(Collected data)
----------
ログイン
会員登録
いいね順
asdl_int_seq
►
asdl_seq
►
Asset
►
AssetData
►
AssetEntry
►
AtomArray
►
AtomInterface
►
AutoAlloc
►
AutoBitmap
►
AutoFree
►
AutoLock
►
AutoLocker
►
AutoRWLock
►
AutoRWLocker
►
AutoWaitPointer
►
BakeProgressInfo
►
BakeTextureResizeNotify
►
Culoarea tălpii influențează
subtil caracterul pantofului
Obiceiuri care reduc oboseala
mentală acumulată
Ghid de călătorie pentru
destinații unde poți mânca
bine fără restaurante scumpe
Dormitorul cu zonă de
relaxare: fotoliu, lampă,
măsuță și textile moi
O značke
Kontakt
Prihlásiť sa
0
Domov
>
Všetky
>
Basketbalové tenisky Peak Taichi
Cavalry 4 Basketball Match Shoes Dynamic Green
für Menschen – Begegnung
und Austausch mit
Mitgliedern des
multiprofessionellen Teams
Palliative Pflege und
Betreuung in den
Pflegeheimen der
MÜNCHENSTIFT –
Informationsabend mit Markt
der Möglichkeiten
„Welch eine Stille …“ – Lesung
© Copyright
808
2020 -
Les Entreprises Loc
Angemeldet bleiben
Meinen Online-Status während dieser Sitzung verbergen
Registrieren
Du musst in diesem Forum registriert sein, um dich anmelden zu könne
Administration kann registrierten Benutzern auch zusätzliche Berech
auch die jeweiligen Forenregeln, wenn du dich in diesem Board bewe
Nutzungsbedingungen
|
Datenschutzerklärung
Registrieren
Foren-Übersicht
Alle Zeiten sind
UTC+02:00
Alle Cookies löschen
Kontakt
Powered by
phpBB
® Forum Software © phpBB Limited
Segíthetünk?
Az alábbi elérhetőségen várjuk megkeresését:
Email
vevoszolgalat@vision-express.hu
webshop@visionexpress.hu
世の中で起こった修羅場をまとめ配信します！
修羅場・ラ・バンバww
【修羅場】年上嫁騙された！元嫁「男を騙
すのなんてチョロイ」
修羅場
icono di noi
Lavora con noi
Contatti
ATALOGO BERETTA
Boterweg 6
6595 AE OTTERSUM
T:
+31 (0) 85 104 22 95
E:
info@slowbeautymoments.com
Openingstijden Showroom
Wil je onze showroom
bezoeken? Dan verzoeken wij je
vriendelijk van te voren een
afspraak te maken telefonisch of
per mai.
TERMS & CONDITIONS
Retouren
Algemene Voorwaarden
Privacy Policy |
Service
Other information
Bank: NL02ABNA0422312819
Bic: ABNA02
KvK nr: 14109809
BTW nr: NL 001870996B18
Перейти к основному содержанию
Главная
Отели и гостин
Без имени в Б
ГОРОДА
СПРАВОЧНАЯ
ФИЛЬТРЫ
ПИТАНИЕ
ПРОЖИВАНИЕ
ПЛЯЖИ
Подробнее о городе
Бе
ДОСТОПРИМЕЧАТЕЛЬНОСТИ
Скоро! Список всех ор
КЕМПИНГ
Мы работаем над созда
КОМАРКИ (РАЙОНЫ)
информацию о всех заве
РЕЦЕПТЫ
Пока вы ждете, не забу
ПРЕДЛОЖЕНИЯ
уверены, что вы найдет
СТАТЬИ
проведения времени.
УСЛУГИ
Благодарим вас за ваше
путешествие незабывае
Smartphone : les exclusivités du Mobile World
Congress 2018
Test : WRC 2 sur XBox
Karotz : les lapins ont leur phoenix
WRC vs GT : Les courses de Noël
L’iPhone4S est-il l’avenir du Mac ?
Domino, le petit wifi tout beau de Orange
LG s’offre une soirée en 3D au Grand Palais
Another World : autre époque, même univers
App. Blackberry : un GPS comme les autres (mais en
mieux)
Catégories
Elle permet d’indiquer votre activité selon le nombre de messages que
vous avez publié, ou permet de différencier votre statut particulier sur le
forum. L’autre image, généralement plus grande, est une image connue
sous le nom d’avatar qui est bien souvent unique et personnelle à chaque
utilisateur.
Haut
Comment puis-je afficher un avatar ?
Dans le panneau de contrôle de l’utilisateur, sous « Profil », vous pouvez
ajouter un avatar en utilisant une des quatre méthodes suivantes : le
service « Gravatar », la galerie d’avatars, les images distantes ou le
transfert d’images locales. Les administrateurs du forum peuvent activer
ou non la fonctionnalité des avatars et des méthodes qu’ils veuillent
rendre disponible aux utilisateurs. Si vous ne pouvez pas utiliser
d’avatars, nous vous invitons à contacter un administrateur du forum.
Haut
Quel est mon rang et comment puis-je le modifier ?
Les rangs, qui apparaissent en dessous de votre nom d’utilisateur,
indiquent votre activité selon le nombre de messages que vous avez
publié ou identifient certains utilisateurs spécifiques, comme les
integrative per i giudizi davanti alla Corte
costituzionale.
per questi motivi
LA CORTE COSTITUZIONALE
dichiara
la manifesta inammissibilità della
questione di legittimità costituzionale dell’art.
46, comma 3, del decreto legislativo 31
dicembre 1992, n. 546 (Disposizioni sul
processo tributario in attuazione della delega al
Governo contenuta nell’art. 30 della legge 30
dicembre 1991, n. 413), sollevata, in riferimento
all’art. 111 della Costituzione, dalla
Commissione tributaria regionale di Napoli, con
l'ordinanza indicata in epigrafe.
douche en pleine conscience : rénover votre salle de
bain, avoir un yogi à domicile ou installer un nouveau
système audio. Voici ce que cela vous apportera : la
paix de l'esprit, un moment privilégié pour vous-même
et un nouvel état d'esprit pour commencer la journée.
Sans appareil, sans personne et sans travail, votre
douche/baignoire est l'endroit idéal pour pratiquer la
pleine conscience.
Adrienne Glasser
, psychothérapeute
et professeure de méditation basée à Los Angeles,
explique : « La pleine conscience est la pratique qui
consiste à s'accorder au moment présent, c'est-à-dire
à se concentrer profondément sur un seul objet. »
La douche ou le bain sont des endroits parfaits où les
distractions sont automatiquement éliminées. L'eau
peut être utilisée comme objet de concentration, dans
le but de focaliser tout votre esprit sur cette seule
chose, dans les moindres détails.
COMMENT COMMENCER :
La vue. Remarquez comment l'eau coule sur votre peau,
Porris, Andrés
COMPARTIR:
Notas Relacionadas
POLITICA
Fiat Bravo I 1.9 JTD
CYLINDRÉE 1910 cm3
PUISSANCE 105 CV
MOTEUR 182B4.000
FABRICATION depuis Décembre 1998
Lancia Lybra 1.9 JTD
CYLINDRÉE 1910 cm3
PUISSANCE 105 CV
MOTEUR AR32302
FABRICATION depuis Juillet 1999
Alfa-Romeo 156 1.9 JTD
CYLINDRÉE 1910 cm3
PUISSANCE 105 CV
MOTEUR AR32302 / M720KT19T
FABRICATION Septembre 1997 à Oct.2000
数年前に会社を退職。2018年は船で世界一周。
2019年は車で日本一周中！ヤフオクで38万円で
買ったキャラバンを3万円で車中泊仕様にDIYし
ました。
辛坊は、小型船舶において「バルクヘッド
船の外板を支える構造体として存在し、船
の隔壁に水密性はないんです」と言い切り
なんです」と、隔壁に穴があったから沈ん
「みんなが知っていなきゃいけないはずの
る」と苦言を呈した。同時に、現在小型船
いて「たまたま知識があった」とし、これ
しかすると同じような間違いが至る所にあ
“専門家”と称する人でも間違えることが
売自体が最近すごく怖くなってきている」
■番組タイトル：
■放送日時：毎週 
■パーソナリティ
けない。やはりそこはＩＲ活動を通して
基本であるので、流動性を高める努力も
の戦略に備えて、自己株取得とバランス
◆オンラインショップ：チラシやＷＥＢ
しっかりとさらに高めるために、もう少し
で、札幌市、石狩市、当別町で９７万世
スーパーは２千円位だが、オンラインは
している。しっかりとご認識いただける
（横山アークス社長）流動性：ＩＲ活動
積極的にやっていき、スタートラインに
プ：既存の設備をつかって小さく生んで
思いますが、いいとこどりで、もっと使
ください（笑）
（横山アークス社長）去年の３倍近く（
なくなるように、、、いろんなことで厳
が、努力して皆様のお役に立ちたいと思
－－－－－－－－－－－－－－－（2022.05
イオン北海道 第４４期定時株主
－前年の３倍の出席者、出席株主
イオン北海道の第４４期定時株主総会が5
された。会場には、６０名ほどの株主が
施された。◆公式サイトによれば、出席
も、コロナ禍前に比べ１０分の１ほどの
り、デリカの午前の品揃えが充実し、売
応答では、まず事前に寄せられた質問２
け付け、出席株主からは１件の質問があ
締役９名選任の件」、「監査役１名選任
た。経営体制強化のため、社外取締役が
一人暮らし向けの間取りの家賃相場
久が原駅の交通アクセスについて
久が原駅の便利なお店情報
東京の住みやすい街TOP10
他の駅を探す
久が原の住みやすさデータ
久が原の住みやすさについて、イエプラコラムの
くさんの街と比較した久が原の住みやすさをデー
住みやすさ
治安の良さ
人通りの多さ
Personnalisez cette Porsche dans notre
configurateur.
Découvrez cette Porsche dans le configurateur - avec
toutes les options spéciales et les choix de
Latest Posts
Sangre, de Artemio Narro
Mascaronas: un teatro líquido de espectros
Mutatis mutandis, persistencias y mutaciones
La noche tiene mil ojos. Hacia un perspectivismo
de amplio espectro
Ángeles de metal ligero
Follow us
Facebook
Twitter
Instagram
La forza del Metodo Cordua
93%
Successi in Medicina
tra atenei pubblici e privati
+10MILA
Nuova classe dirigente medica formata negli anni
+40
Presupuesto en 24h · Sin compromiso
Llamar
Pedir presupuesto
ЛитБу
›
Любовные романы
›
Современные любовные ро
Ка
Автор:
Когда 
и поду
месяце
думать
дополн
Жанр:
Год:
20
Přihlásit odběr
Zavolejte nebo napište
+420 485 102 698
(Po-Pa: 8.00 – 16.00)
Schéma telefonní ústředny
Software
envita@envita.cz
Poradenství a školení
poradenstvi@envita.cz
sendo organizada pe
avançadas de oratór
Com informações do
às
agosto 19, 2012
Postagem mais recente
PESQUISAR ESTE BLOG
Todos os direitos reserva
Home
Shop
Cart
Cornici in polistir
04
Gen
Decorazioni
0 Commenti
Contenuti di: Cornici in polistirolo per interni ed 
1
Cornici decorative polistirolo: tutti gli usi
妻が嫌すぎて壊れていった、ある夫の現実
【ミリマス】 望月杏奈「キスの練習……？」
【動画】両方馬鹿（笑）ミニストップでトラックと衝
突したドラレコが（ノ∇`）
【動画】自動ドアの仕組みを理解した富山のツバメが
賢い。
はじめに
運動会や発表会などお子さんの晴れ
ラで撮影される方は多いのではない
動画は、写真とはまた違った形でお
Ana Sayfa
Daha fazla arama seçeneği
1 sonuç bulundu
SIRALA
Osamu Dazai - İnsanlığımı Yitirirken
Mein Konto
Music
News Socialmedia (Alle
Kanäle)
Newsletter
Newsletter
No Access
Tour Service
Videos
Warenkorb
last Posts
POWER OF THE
----------
Aim of the exercise:
Search the records line by line for the word "FABRICATION" and copy every line where it appears.

Response to the task:
FABRICATION depuis Décembre 1998
FABRICATION depuis Juillet 1999
FABRICATION Septembre 1997 à Oct.2000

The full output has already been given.